Problem
Set every entry below down once more, exactly as it stands, without images.

Transcribed page contents
=====

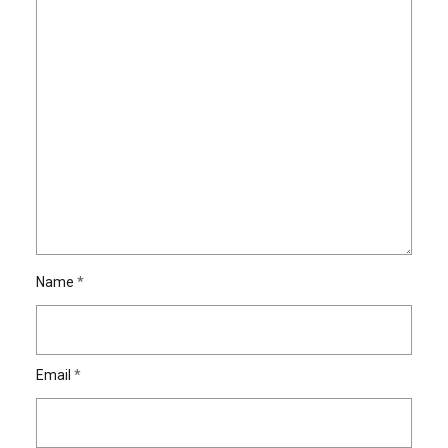
Name
*
Email
*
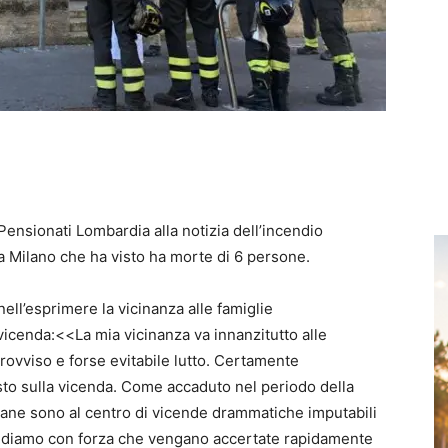
ensionati Lombardia alla notizia dell’incendio
a Milano che ha visto ha morte di 6 persone.
ll’esprimere la vicinanza alle famiglie
 vicenda:<<La mia vicinanza va innanzitutto alle
rovviso e forse evitabile lutto. Certamente
sto sulla vicenda. Come accaduto nel periodo della
iane sono al centro di vicende drammatiche imputabili
iediamo con forza che vengano accertate rapidamente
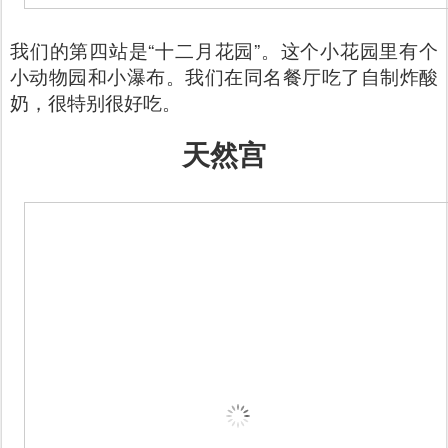
我们的第四站是“十二月花园”。这个小花园里有个
小动物园和小瀑布。我们在同名餐厅吃了自制炸酸
奶，很特别很好吃。
天然宫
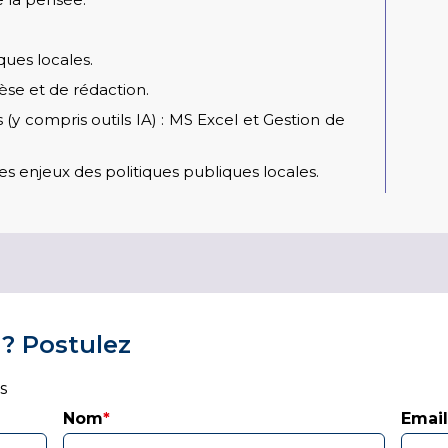
ues locales.
se et de rédaction.
ompris outils IA) : MS Excel et Gestion de
 enjeux des politiques publiques locales.
 ? Postulez
s
Nom
*
Emai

=====

Written solution
Name
*
Email
*
ensionati Lombardia alla notizia dell’incendio
a Milano che ha visto ha morte di 6 persone.
ll’esprimere la vicinanza alle famiglie
 vicenda:<<La mia vicinanza va innanzitutto alle
rovviso e forse evitabile lutto. Certamente
sto sulla vicenda. Come accaduto nel periodo della
iane sono al centro di vicende drammatiche imputabili
iediamo con forza che vengano accertate rapidamente
我们的第四站是“十二月花园”。这个小花园里有个
小动物园和小瀑布。我们在同名餐厅吃了自制炸酸
奶，很特别很好吃。
天然宫
ues locales.
se et de rédaction.
ompris outils IA) : MS Excel et Gestion de
 enjeux des politiques publiques locales.
 ? Postulez
s
Nom
*
Emai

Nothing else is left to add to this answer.